Privacy Canada is community-supported. We may earn a commission when make a purchase through one of our links. Learn more.
Password Storage with Hash Functions
Websites store user information in what is called a database. This database stores the usernames, passwords, and other important information so that the next time the user logs in everything is as they left it. However, this poses a security threat. The database has to store the user’s password, so that when they try to log in it can check against the user’s registered password. If the database were somehow compromised (by outside or inside forces – it happens quire frequently) all of the user passwords would be revealed. This is where password hashing comes in.
Instead of storing the passwords in the plaintext form, they are instead put through a one way hash function before being stored in the database, and put through the same function when the user tries to use their password to log in.
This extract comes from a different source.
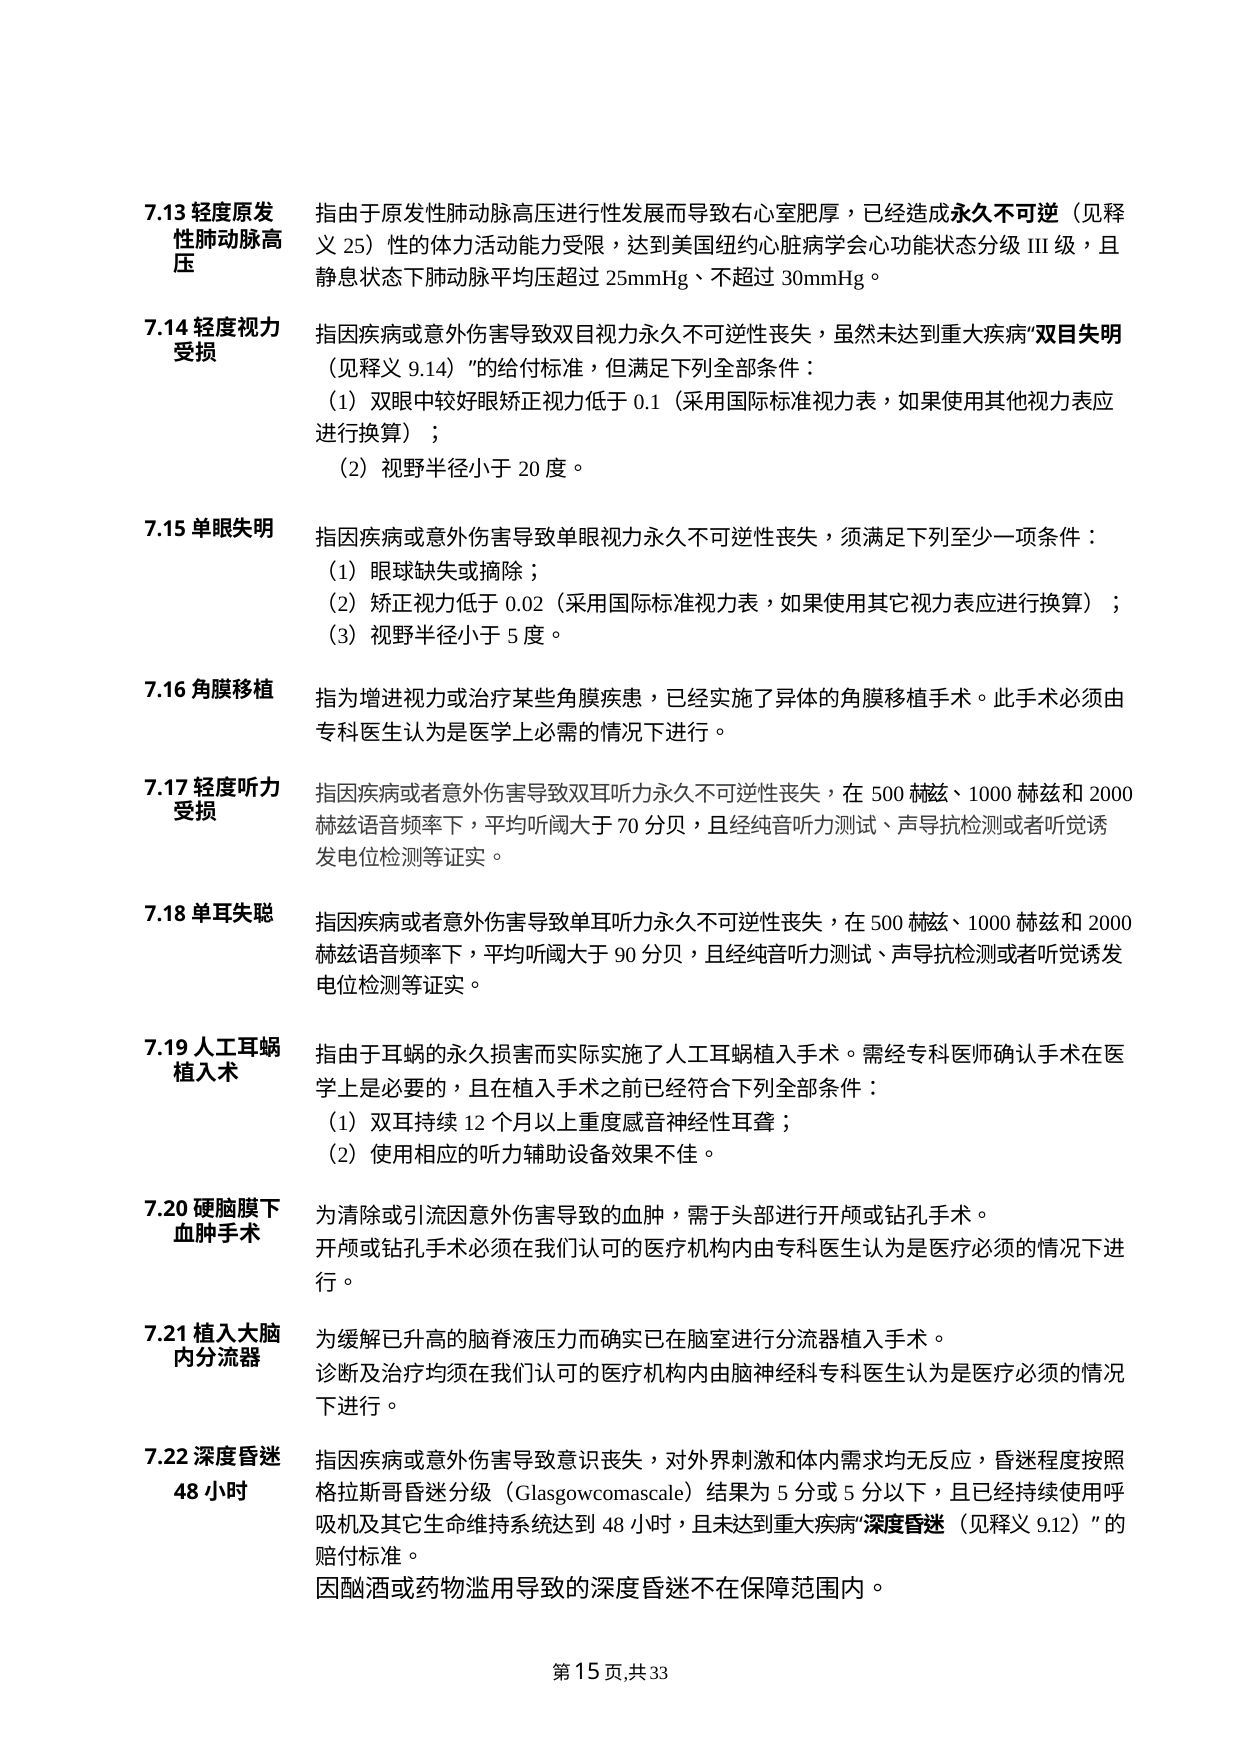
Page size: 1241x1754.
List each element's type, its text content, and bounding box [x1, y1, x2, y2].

Let’s say Bob registers with the password “hunter2”, and the server is using the MD5 hash function to store passwords in it’s database. The MD5 hash of “hunter2”, which is “2ab96390c7dbe3439de74d0c9b0b1767”, is then stored in the database. Now when Bob tries to log in again, he types “hunter2” into the password field, but when the server goes to compare the two values to see if he typed the same password he registered with, it puts it through the MD5 function again, yeilding the same hash string and letting him log in successfully. If Bob had typed in “hunter1”, the result of the MD5 function would be “726ad07bc398372b56a52e3de8693679”. Note that this is vastly different from the hash of the correct password, even though it is very close. This is due to what is called the avalanche effect, where even small differences in the input will result in vastly different outputs.
The password is now stored in the database, but no one with access to the database could simply log in as Bob – because they don’t actually have his password, just the hash. Hash functions are designed to be (hopefully) very difficult to reverse – the only option being a brute force search to find the original string or a collision that produces the same hash.